Best Efile Bits for Soft Potted Gel Nail Application [Japanese Gel Fundamentals Series #06]

So perhaps you are currently not using an efile but getting the itch to start, or you are using an electric file, but you’re not sure if you’re using the right bits for your manicure.

In today’s Episode #6 of this Japanese Gel Fundamentals Series, we’ll be going over the 6 bits you must have for thorough but gentle efile work when applying your gel nails as well as a few that you should avoid.

We are going to dissect this topic into three categories of efile bits.

For example, in our last post, we talked all about prep products needed to apply the gel to the natural nail, and we said (who’s we) I said, the more gentle, the better.

For instance, once in a while, it is ok to use a bonder on the natural nail, but only on the free edge.

Using a bonder on the whole nail continuously will inevitably weaken the nail, and three services later, your clients’ nails will start peeling and breaking especially at the free edge. You’ll be left wondering and questioning your products and expertise.

When you apply a bonding agent just at the tip (because you most likely will be clipping or filing off some length in the following service), you’re re-generating the nail. If you apply a bonder on the entire nail, then the entire nail is compromised (as in weakened and dehydrated) for the next service and then the next. At about the 3rd service… the client will start encountering problems like lifting and peeling at the free edge because that is where the oldest most weakened nail growth is. It is not at the cuticle area. Remember that area is continuously being regenerated.

# Work to be completed
In the article on efile bits for gel nails, on which part of the natural nail is it acceptable to use a bonder once in a while? The lines below are separate material with no connection to the article on efile bits.

# Data section
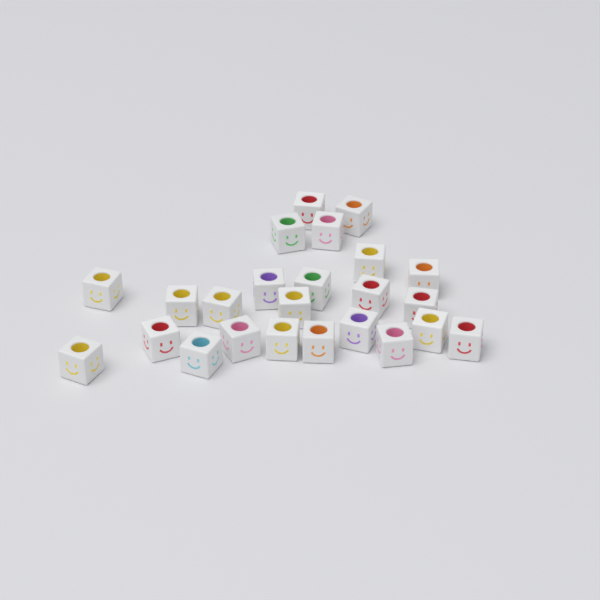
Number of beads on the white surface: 24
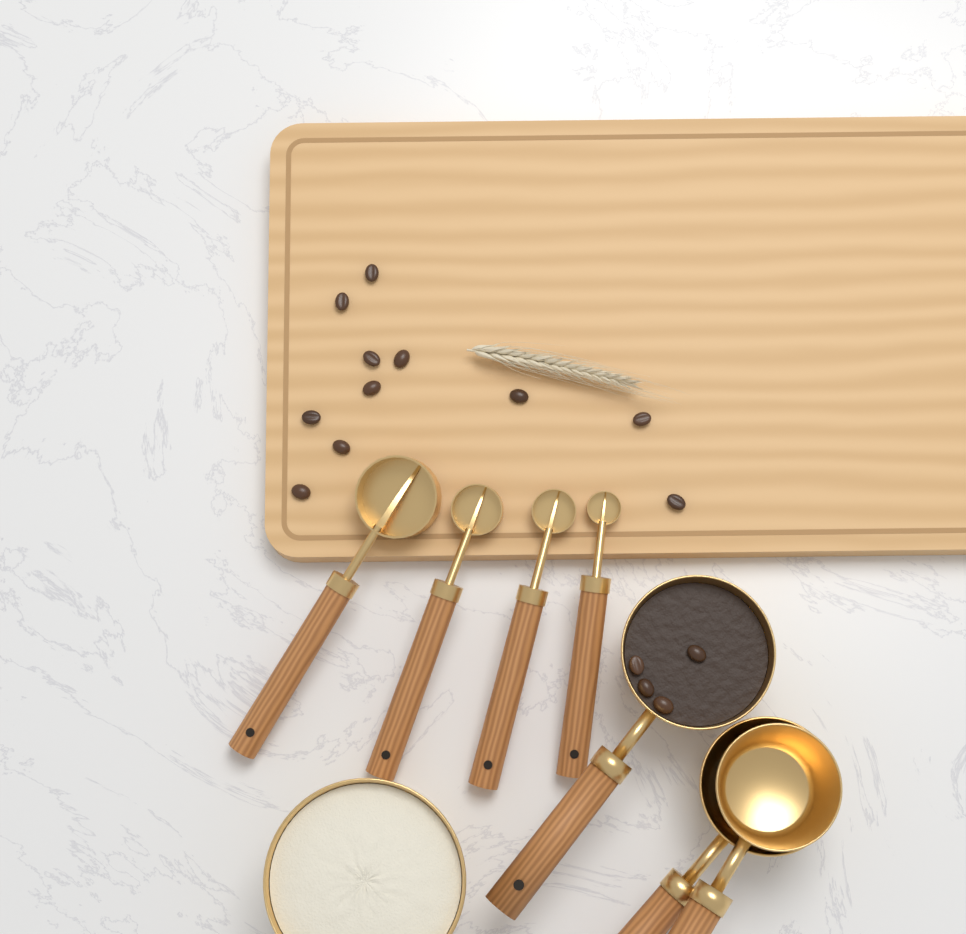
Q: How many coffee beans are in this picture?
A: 15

# Response to the task
Only on the free edge.